Tim Walker
AMR Reporter
Part of the agenda at the October 11 Pocahontas County Solid Waste Authority special meeting was to hold a public meeting about the future of waste disposal in the county. Ed Riley, Solid Waste Authority Chairman, said that deciding the future of how the authority will operate once the landfill is filled and closed is difficult because they won’t know until the first of January when the Annual Report is completed, exactly how much time the current landfill has until it is full. He suggested it could possibly be only one to three years. Riley laid out three proposals to be considered by the Authority members. Riley said the purpose of discussing the three options at this meeting is to “whittle them down” to one scenario.
1. Operate a Transfer Station and keep the Green Box system operating as they do now. He said this would involve an initial setup of roughly $1,306,000 and an annual operating cost of about $1,242,857. Riley said this is the most expensive of the three options in both set-up and operation.
Riley asked if anyone was interested in pursuing this, and when none of the members spoke up, he eliminated this as an option.
2. Compactor sites only, which has an initial setup cost of about $1,008,000 and an annual operating cost of around $872,855. No member expressed an interest in supporting this proposal either, so Riley eliminated it from further consideration.
3. Green boxes only. Riley said this seems like the proposal they want to develop, but since the county may not be using this system for two years, he doesn’t have the figures for it, and wouldn’t want to put it out to bid until then, but he said they should start planning for it. They said this option involves picking up trash at the green boxes and hauling it to the Greenbrier County landfill.
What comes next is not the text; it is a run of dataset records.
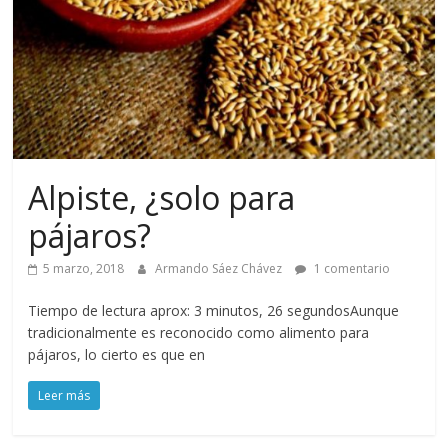
Alpiste, ¿solo para
pájaros?
5 marzo, 2018
Armando Sáez Chávez
1 comentario
Tiempo de lectura aprox: 3 minutos, 26 segundosAunque
tradicionalmente es reconocido como alimento para
pájaros, lo cierto es que en
Leer más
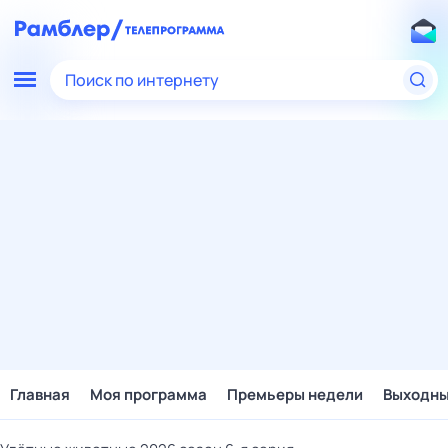
Поиск по интернету
Главная
Моя программа
Премьеры недели
Выходн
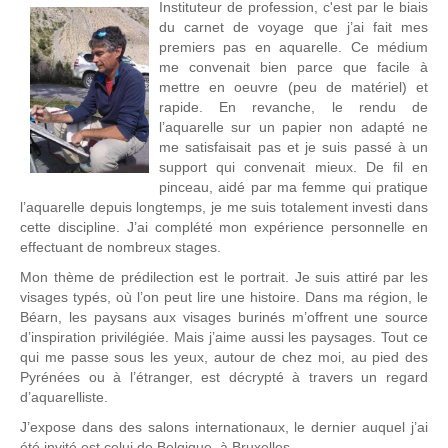
Instituteur de profession, c'est par le biais
du carnet de voyage que j’ai fait mes
premiers pas en aquarelle. Ce médium
me convenait bien parce que facile à
mettre en oeuvre (peu de matériel) et
rapide. En revanche, le rendu de
l’aquarelle sur un papier non adapté ne
me satisfaisait pas et je suis passé à un
support qui convenait mieux. De fil en
pinceau, aidé par ma femme qui pratique
l’aquarelle depuis longtemps, je me suis totalement investi dans
cette discipline. J’ai complété mon expérience personnelle en
effectuant de nombreux stages.
Mon thème de prédilection est le portrait. Je suis attiré par les
visages typés, où l’on peut lire une histoire. Dans ma région, le
Béarn, les paysans aux visages burinés m’offrent une source
d’inspiration privilégiée. Mais j’aime aussi les paysages. Tout ce
qui me passe sous les yeux, autour de chez moi, au pied des
Pyrénées ou à l’étranger, est décrypté à travers un regard
d’aquarelliste.
J’expose dans des salons internationaux, le dernier auquel j’ai
été invité est celui de Belgique, à Bruxelles.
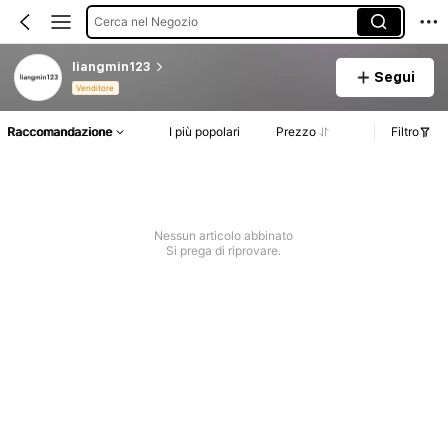
Cerca nel Negozio
liangmin123
Segui
Venditore
Raccomandazione
I più popolari
Prezzo
Filtro
Nessun articolo abbinato
Si prega di riprovare.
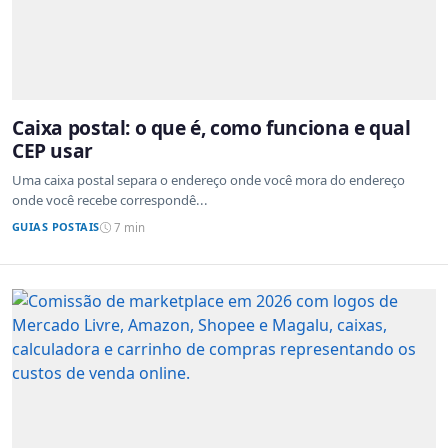
Caixa postal: o que é, como funciona e qual
CEP usar
Uma caixa postal separa o endereço onde você mora do endereço
onde você recebe correspondê...
GUIAS POSTAIS
7 min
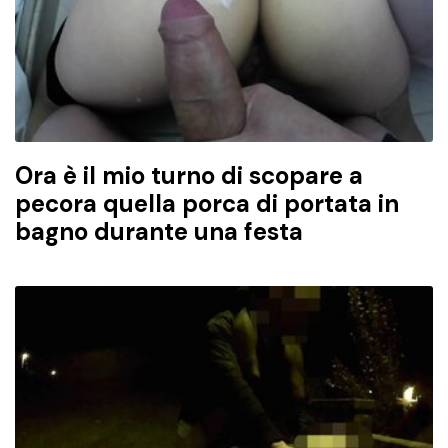
Ora è il mio turno di scopare a
pecora quella porca di portata in
bagno durante una festa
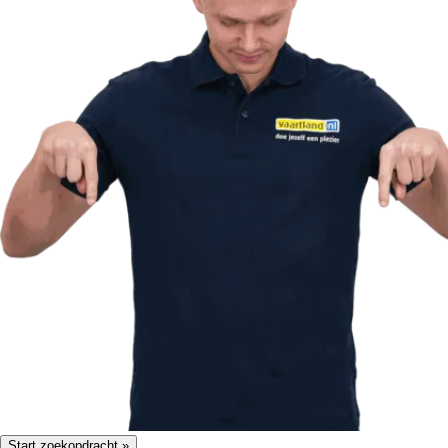
Start zoekopdracht »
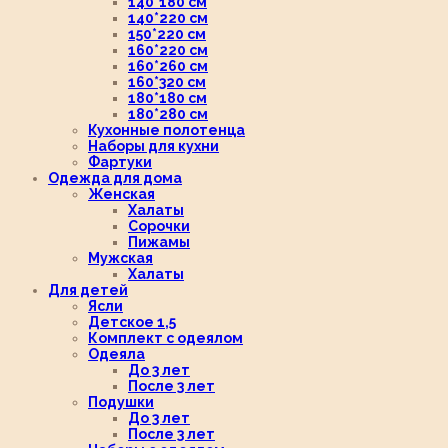
140*180 см
140*220 см
150*220 см
160*220 см
160*260 см
160*320 см
180*180 см
180*280 см
Кухонные полотенца
Наборы для кухни
Фартуки
Одежда для дома
Женская
Халаты
Сорочки
Пижамы
Мужская
Халаты
Для детей
Ясли
Детское 1,5
Комплект с одеялом
Одеяла
До 3 лет
После 3 лет
Подушки
До 3 лет
После 3 лет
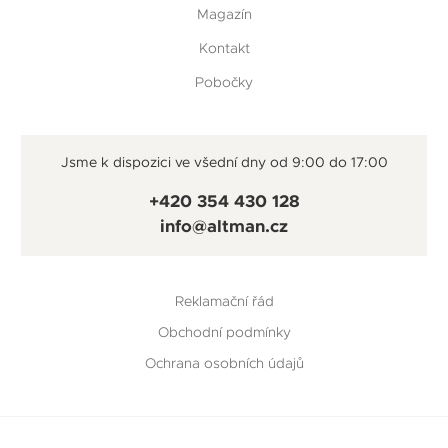
Magazín
Kontakt
Pobočky
Jsme k dispozici ve všední dny od 9:00 do 17:00
+420 354 430 128
info@altman.cz
Reklamační řád
Obchodní podmínky
Ochrana osobních údajů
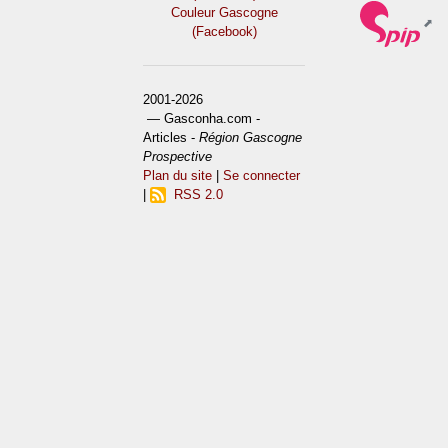
Couleur Gascogne
(Facebook)
2001-2026
— Gasconha.com -
Articles -
Région Gascogne
Prospective
Plan du site
|
Se connecter
|
RSS 2.0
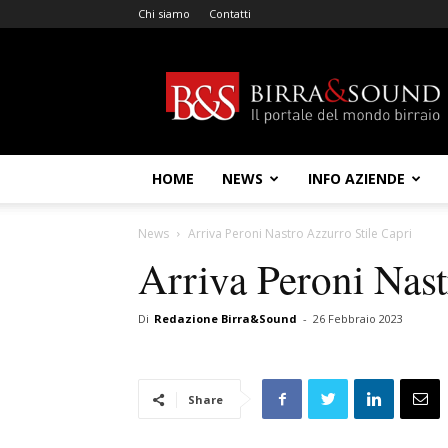
Chi siamo
Contatti
Birra
&
Sound
HOME
NEWS
INFO AZIENDE
News
Arriva Peroni Nastro Azzurro Stile Capri
Arriva Peroni Nast
Di
Redazione Birra&Sound
-
26 Febbraio 2023
Share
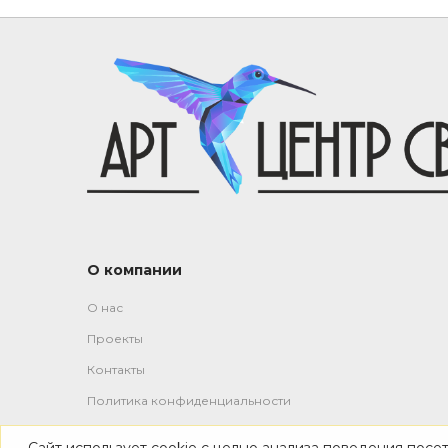
О компании
О нас
Проекты
Контакты
Политика конфиденциальности
Сайт использует cookie с целью анализа поведения посе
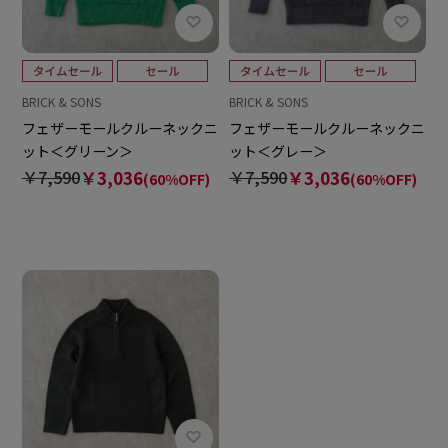
BRICK & SONS
BRICK & SONS
フェザーモールクルーネックニ
フェザーモールクルーネックニ
ット＜グリーン＞
ット＜グレー＞
￥7,590
￥3,036
￥7,590
￥3,036
(60%OFF)
(60%OFF)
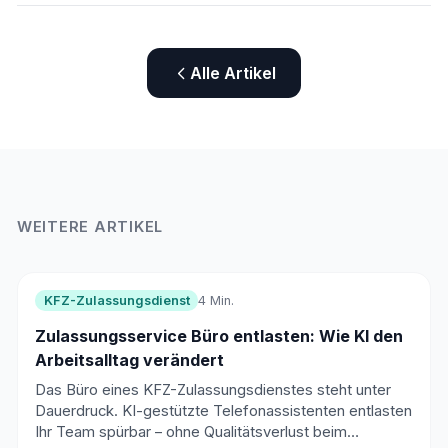
Alle Artikel
WEITERE ARTIKEL
KFZ-Zulassungsdienst
4 Min.
Zulassungsservice Büro entlasten: Wie KI den
Arbeitsalltag verändert
Das Büro eines KFZ-Zulassungsdienstes steht unter
Dauerdruck. KI-gestützte Telefonassistenten entlasten
Ihr Team spürbar – ohne Qualitätsverlust beim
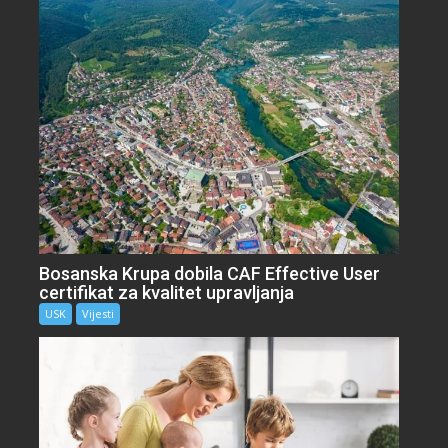
Bosanska Krupa dobila CAF Effective User
certifikat za kvalitet upravljanja
USK
Vijesti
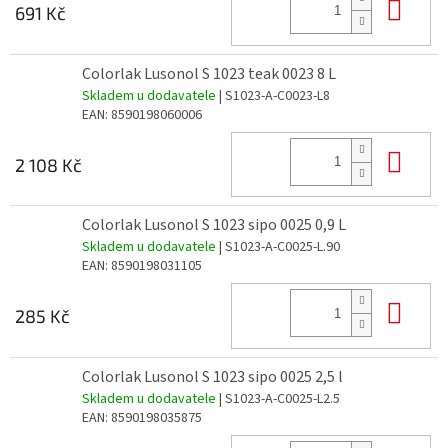
Do 
691 Kč
Colorlak Lusonol S 1023 teak 0023 8 L
Skladem u dodavatele
| S1023-A-C0023-L8
EAN:
8590198060006
Do 
2 108 Kč
Colorlak Lusonol S 1023 sipo 0025 0,9 L
Skladem u dodavatele
| S1023-A-C0025-L.90
EAN:
8590198031105
Do 
285 Kč
Colorlak Lusonol S 1023 sipo 0025 2,5 l
Skladem u dodavatele
| S1023-A-C0025-L2.5
EAN:
8590198035875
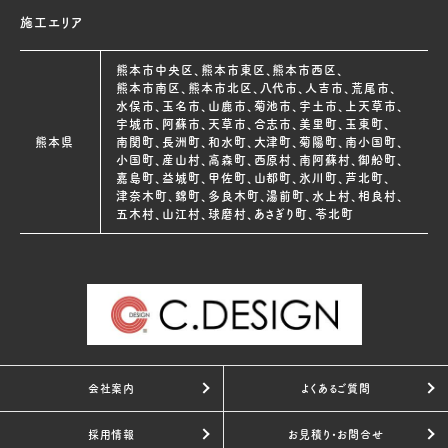
施工エリア
熊本市中央区、熊本市東区、熊本市西区、
熊本市南区、熊本市北区、八代市、人吉市、荒尾市、
水俣市、玉名市、山鹿市、菊池市、宇土市、上天草市、
宇城市、阿蘇市、天草市、合志市、美里町、玉東町、
熊本県
南関町、長洲町、和水町、大津町、菊陽町、南小国町、
小国町、産山村、高森町、西原村、南阿蘇村、御船町、
嘉島町、益城町、甲佐町、山都町、氷川町、芦北町、
津奈木町、錦町、多良木町、湯前町、水上村、相良村、
五木村、山江村、球磨村、あさぎり町、苓北町
会社案内
よくあるご質問
採用情報
お見積り・お問合せ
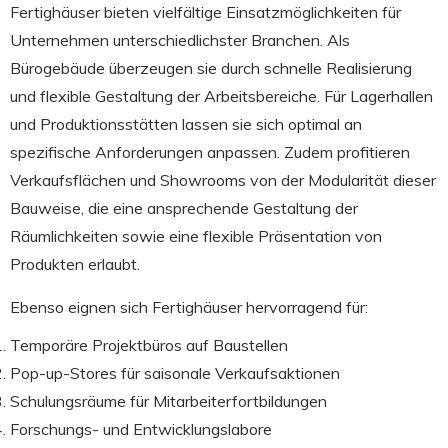
Fertighäuser bieten vielfältige Einsatzmöglichkeiten für
Unternehmen unterschiedlichster Branchen. Als
Bürogebäude überzeugen sie durch schnelle Realisierung
und flexible Gestaltung der Arbeitsbereiche. Für Lagerhallen
und Produktionsstätten lassen sie sich optimal an
spezifische Anforderungen anpassen. Zudem profitieren
Verkaufsflächen und Showrooms von der Modularität dieser
Bauweise, die eine ansprechende Gestaltung der
Räumlichkeiten sowie eine flexible Präsentation von
Produkten erlaubt.
Ebenso eignen sich Fertighäuser hervorragend für:
Temporäre Projektbüros auf Baustellen
Pop-up-Stores für saisonale Verkaufsaktionen
Schulungsräume für Mitarbeiterfortbildungen
Forschungs- und Entwicklungslabore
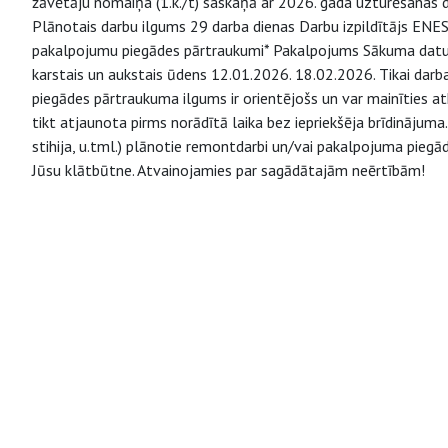
žāvētāju nomaiņa (1.k./t) saskaņā ar 2026. gada uzturēšanas
Plānotais darbu ilgums 29 darba dienas Darbu izpildītājs ENE
pakalpojumu piegādes pārtraukumi* Pakalpojums Sākuma datu
karstais un aukstais ūdens 12.01.2026. 18.02.2026. Tikai darb
piegādes pārtraukuma ilgums ir orientējošs un var mainīties 
tikt atjaunota pirms norādītā laika bez iepriekšēja brīdinājuma.
stihija, u.tml.) plānotie remontdarbi un/vai pakalpojuma piegā
Jūsu klātbūtne. Atvainojamies par sagādātajām neērtībām!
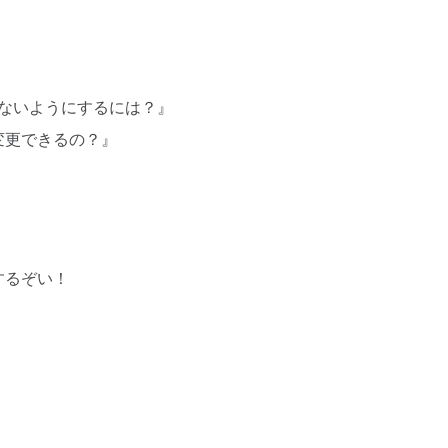
ないようにするには？』
を変更できるの？』
するぞい！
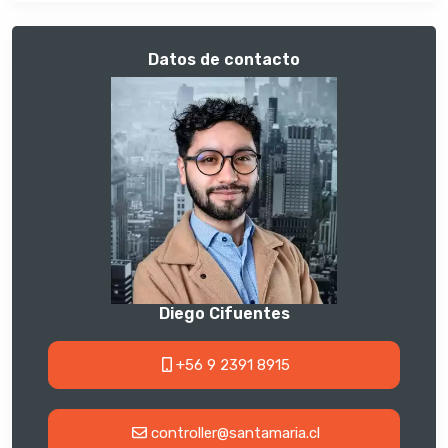
Datos de contacto
Diego Cifuentes
+56 9 2391 8915
controller@santamaria.cl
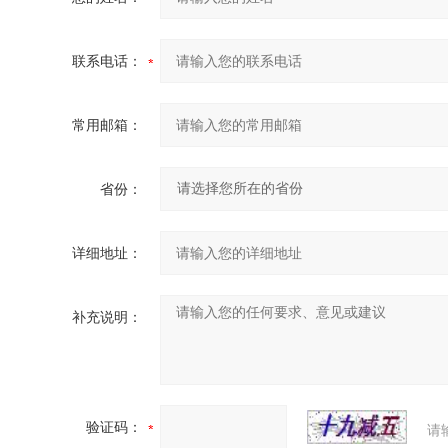
联系电话：
常用邮箱：
省份：
详细地址：
补充说明：
验证码：
请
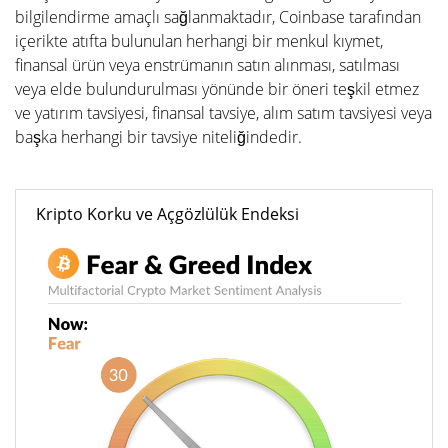
bilgilendirme amaçlı sağlanmaktadır, Coinbase tarafından
içerikte atıfta bulunulan herhangi bir menkul kıymet,
finansal ürün veya enstrümanın satın alınması, satılması
veya elde bulundurulması yönünde bir öneri teşkil etmez
ve yatırım tavsiyesi, finansal tavsiye, alım satım tavsiyesi veya
başka herhangi bir tavsiye niteliğindedir.
Kripto Korku ve Açgözlülük Endeksi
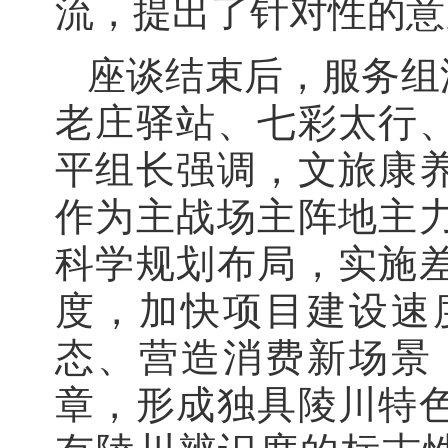
流，提出了针对性的意
座谈结束后，服务组
老庄驿站、七彩太行
平组长强调，文旅康
作为主战场主阵地主
科学规划布局，实施
度，加快项目建设速
态、营造消费新场景
章，形成独具陵川特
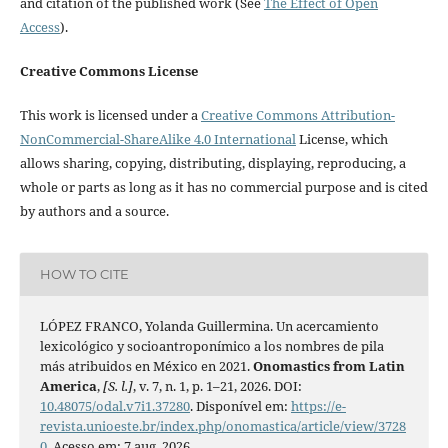
and citation of the published work (See
The Effect of Open
Access
).
Creative Commons License
This work is licensed under a
Creative Commons Attribution-
NonCommercial-ShareAlike 4.0 International
License, which
allows sharing, copying, distributing, displaying, reproducing, a
whole or parts as long as it has no commercial purpose and is cited
by authors and a source.
HOW TO CITE
LÓPEZ FRANCO, Yolanda Guillermina. Un acercamiento
lexicológico y socioantroponímico a los nombres de pila
más atribuidos en México en 2021.
Onomastics from Latin
America
,
[S. l.]
, v. 7, n. 1, p. 1–21, 2026. DOI:
10.48075/odal.v7i1.37280
. Disponível em:
https://e-
revista.unioeste.br/index.php/onomastica/article/view/3728
0
. Acesso em: 7 aug. 2026.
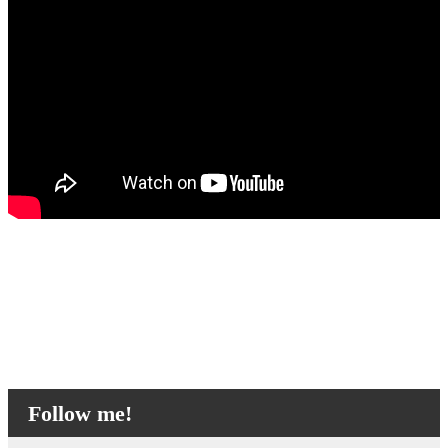
Follow me!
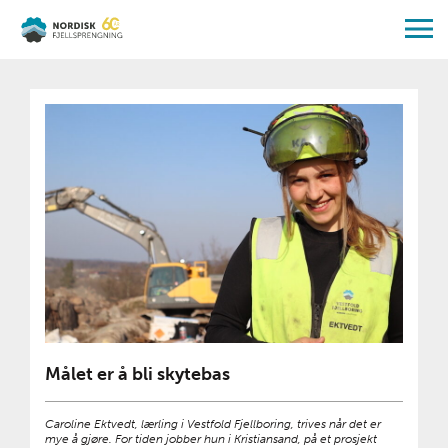
Målet er å bli skytebas
Caroline Ektvedt, lærling i Vestfold Fjellboring, trives når det er
mye å gjøre. For tiden jobber hun i Kristiansand, på et prosjekt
Jacob Meck from Allegheny Disposal asked how a green box only system would take care of commercial trash.
Riley said, in his opinion, they would have to continue to take the appliances, etc., crush them with their compactor and haul them to the recycling place and sell them. He said we would have to also crush wooden items like beds. He said the authority would not be serving commercial haulers, such as towns, because that would requite a transfer station.
Meck responded and asked what if a resident remodeled their house, where would they dispose of their construction debris? Meck said green boxes don’t work out well with construction and demolition debris. He said if there is no other system to take care of it, that stuff will end up in the green boxes.
Meck suggested this green box only proposal would take a service away from the citizens.
“We are beyond providing a service to the county,” Riley said. “We have to operate as a business. And as a business there are certain things we can’t afford. And one of those is that we can’t take construction demolition materials (C&D) because they are big and bulky. We can’t do anything with them.”
Meck said, speaking as a citizen, these small construction demolition items will end up in our ditches and in our creeks if we don’t provide a way for citizens to dispose of them.
Authority Member David McLaughlin suggested that, since they want to keep the tire disposal operation, recycling white goods and other recycling, maybe they should revisit buying the landfill property, and maybe in the future put a small transfer station there or put a compactor there to do C&D. When another member said they tried unsuccessfully to buy it for a year, McLaughlin said they can get enough money from the County Commission to buy it, and it could be bought for $160,000, which includes the cost of fencing it.
Riley said that could be placed on the next meeting agenda and discussed in executive (closed) session. After the meeting, this reporter pointed out to Riley that while actual real estate negotiations can be held in executive session, the discussions leading up to deciding the need to buy a property are subject to the West Virginia Open Meetings Act, and must be held in public since those decisions directly affect the public.